**WHAT IS EXPECTED:**
There is material below. Print exactly the lines starting at the line with "upper trapezoidal matrix." and ending at the line with "template <int M, int N>", ends included, and no others.

### PROVIDED ENTRIES

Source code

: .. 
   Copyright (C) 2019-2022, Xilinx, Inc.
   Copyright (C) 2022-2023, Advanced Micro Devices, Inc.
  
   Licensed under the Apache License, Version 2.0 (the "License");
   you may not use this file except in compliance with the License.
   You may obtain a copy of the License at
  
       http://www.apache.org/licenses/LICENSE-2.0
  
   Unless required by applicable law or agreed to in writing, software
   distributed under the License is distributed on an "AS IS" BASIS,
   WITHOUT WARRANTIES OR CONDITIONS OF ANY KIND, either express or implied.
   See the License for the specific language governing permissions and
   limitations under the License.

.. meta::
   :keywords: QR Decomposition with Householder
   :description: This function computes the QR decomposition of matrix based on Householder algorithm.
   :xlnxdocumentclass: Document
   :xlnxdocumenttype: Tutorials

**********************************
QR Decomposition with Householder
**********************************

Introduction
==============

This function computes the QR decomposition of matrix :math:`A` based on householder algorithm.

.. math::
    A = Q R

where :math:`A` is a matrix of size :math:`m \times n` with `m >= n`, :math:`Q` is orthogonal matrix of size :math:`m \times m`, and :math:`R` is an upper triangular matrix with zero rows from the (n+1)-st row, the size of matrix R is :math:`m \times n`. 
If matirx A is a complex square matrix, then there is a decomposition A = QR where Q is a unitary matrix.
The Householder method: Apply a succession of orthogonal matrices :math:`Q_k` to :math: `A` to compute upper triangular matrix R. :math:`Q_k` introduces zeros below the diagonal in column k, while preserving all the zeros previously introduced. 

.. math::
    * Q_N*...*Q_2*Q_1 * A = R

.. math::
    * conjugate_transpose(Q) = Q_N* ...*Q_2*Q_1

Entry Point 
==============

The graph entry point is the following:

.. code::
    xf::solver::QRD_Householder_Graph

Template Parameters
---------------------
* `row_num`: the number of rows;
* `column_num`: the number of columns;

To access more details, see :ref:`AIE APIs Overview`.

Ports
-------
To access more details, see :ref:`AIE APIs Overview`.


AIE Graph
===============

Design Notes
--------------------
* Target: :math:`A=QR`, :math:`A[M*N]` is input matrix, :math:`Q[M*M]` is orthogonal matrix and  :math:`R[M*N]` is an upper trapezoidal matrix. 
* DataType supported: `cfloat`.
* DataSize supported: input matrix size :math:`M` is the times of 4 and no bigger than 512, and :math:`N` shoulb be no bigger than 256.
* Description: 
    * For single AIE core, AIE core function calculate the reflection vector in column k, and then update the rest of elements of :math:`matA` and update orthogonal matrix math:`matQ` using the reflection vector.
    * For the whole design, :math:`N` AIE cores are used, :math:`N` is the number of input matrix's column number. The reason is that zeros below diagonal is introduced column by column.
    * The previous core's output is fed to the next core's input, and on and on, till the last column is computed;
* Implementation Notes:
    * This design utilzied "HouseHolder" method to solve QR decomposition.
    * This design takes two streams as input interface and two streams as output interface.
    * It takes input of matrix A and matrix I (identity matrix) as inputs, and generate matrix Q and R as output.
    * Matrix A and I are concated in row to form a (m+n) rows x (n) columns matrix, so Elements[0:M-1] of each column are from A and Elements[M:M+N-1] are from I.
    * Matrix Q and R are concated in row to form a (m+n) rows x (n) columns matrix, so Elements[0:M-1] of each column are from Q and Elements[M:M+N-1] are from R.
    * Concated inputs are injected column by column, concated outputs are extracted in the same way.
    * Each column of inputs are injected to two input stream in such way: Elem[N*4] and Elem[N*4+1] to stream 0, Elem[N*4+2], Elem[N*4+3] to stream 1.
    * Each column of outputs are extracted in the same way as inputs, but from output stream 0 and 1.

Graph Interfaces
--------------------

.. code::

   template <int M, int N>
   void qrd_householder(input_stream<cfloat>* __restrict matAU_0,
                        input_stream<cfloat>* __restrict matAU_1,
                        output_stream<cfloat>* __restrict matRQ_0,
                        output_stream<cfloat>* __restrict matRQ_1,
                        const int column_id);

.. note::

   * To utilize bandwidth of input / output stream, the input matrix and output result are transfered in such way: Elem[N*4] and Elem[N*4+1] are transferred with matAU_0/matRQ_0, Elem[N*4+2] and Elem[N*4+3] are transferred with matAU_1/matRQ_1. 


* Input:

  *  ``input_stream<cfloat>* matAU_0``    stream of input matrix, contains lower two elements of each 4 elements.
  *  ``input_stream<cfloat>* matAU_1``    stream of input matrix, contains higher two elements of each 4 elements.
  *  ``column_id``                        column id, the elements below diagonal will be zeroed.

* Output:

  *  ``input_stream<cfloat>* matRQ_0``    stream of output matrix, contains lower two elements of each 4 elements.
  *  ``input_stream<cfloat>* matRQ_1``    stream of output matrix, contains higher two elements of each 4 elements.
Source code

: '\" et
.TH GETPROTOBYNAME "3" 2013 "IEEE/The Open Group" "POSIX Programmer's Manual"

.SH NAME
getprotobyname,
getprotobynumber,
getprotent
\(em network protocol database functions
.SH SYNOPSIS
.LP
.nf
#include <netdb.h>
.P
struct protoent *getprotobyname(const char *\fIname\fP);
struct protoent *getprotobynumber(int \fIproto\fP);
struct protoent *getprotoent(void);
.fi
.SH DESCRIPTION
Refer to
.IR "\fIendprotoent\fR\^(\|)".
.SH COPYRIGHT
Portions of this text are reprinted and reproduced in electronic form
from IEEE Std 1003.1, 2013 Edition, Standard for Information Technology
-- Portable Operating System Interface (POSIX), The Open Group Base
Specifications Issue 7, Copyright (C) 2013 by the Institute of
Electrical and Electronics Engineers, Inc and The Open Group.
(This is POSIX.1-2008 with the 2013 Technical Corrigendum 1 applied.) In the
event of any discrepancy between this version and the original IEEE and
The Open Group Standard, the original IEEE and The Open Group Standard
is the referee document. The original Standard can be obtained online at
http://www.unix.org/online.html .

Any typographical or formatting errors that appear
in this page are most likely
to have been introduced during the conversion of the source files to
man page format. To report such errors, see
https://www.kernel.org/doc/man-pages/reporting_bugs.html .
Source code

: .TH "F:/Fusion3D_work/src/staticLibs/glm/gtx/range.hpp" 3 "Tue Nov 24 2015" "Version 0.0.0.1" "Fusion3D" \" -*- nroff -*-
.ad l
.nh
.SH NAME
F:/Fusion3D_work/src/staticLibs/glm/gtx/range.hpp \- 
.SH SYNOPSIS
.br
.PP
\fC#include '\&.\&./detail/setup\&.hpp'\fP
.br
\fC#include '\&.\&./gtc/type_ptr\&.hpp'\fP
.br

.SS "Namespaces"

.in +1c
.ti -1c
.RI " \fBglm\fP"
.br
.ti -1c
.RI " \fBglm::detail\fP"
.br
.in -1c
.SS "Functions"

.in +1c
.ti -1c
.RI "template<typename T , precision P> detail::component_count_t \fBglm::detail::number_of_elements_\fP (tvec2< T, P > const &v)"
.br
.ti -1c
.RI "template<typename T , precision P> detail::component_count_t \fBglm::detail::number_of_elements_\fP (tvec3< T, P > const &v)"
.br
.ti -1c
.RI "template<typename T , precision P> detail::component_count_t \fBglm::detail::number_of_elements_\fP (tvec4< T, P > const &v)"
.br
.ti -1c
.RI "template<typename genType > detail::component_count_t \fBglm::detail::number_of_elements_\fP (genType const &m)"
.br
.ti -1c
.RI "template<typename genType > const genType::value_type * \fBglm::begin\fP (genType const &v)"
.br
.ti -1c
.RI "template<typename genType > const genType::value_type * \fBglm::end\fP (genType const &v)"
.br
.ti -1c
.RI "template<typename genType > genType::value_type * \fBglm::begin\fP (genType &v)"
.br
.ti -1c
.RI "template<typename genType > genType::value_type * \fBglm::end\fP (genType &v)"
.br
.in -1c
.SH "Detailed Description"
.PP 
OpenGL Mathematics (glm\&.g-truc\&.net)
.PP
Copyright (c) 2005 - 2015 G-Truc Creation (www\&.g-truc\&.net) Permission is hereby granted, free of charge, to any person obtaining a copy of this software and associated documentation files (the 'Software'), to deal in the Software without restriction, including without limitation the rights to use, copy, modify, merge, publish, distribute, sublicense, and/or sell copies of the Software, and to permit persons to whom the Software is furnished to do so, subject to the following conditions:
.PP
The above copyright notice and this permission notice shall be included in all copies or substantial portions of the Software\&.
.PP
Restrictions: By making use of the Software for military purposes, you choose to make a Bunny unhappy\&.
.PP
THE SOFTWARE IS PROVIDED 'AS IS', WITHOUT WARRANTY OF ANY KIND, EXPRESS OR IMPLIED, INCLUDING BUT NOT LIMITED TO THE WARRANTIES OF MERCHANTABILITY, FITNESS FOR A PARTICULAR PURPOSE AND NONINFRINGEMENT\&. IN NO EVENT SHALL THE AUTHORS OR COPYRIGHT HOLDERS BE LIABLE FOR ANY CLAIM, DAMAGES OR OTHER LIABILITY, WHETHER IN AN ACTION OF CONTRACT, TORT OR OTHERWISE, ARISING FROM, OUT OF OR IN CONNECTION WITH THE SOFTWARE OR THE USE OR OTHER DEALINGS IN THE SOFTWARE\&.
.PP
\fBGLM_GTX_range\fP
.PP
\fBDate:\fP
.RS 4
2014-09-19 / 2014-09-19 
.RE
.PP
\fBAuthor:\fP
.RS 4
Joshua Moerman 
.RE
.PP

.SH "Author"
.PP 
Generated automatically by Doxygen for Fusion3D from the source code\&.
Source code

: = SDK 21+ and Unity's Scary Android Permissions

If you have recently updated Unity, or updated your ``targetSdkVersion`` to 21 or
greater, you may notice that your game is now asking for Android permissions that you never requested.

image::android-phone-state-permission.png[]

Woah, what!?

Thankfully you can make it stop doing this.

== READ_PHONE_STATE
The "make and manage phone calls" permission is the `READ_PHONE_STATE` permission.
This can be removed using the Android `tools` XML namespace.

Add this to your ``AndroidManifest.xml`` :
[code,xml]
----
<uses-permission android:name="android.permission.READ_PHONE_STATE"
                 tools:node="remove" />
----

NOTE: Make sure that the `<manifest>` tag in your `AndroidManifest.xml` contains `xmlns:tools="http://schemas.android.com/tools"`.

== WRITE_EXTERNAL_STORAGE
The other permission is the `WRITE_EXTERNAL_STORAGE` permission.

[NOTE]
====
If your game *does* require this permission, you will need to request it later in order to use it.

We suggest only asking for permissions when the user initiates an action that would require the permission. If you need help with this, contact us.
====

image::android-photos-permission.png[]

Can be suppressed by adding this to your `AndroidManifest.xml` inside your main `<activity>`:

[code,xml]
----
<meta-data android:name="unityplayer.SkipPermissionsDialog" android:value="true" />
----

######

**EXERCISE OUTPUT:**
* Target: :math:`A=QR`, :math:`A[M*N]` is input matrix, :math:`Q[M*M]` is orthogonal matrix and  :math:`R[M*N]` is an upper trapezoidal matrix. 
* DataType supported: `cfloat`.
* DataSize supported: input matrix size :math:`M` is the times of 4 and no bigger than 512, and :math:`N` shoulb be no bigger than 256.
* Description: 
    * For single AIE core, AIE core function calculate the reflection vector in column k, and then update the rest of elements of :math:`matA` and update orthogonal matrix math:`matQ` using the reflection vector.
    * For the whole design, :math:`N` AIE cores are used, :math:`N` is the number of input matrix's column number. The reason is that zeros below diagonal is introduced column by column.
    * The previous core's output is fed to the next core's input, and on and on, till the last column is computed;
* Implementation Notes:
    * This design utilzied "HouseHolder" method to solve QR decomposition.
    * This design takes two streams as input interface and two streams as output interface.
    * It takes input of matrix A and matrix I (identity matrix) as inputs, and generate matrix Q and R as output.
    * Matrix A and I are concated in row to form a (m+n) rows x (n) columns matrix, so Elements[0:M-1] of each column are from A and Elements[M:M+N-1] are from I.
    * Matrix Q and R are concated in row to form a (m+n) rows x (n) columns matrix, so Elements[0:M-1] of each column are from Q and Elements[M:M+N-1] are from R.
    * Concated inputs are injected column by column, concated outputs are extracted in the same way.
    * Each column of inputs are injected to two input stream in such way: Elem[N*4] and Elem[N*4+1] to stream 0, Elem[N*4+2], Elem[N*4+3] to stream 1.
    * Each column of outputs are extracted in the same way as inputs, but from output stream 0 and 1.

Graph Interfaces
--------------------

.. code::

   template <int M, int N>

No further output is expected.